(Extracted page text data)
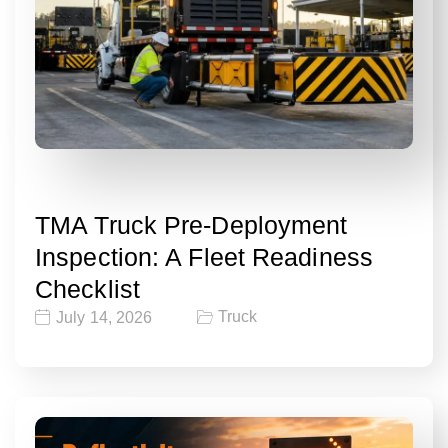
TMA Truck Pre-Deployment
Inspection: A Fleet Readiness
Checklist
Truck
July 14, 2026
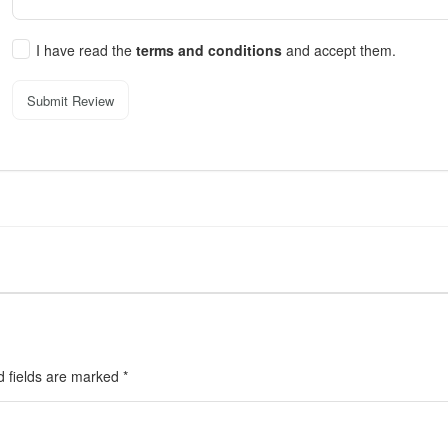
I have read the
terms and conditions
and accept them.
Submit Review
d fields are marked
*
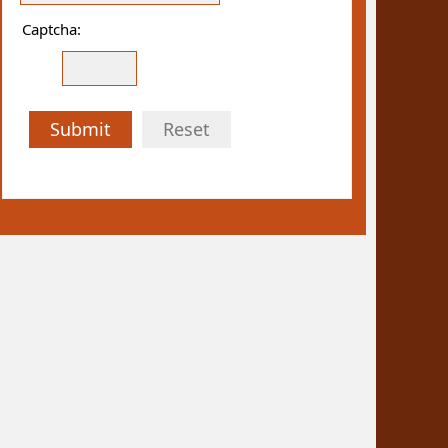
Captcha:
Submit
Reset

◆ THE TASK
Each entry should be transcribed exactly as given, with pictures omitted.

◆ EXERCISE ANSWER
TMA Truck Pre-Deployment
Inspection: A Fleet Readiness
Checklist
Truck
July 14, 2026
I have read the
terms and conditions
and accept them.
Submit Review
d fields are marked
*
Captcha:
Submit
Reset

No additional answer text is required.